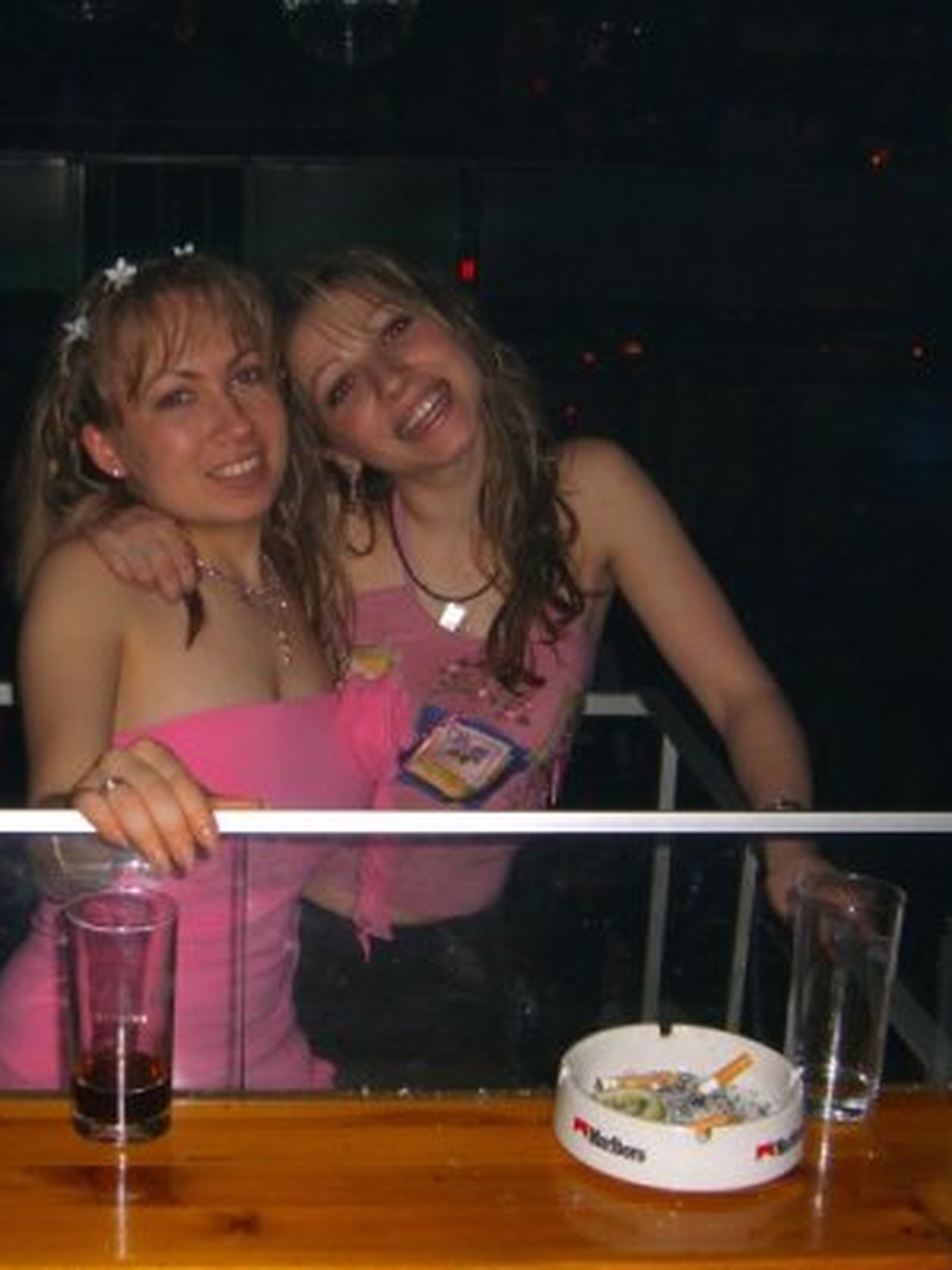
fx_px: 2090
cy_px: 660
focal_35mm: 57
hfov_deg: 25.5
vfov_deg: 33.8
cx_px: 289
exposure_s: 1/60
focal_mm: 7.9
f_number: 2.8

————————

Your task » Please repeat, exactly and only, the lines from the one containing "focal_35mm: 57" through the last line of the records, both included.

Output for this exercise »
focal_35mm: 57
hfov_deg: 25.5
vfov_deg: 33.8
cx_px: 289
exposure_s: 1/60
focal_mm: 7.9
f_number: 2.8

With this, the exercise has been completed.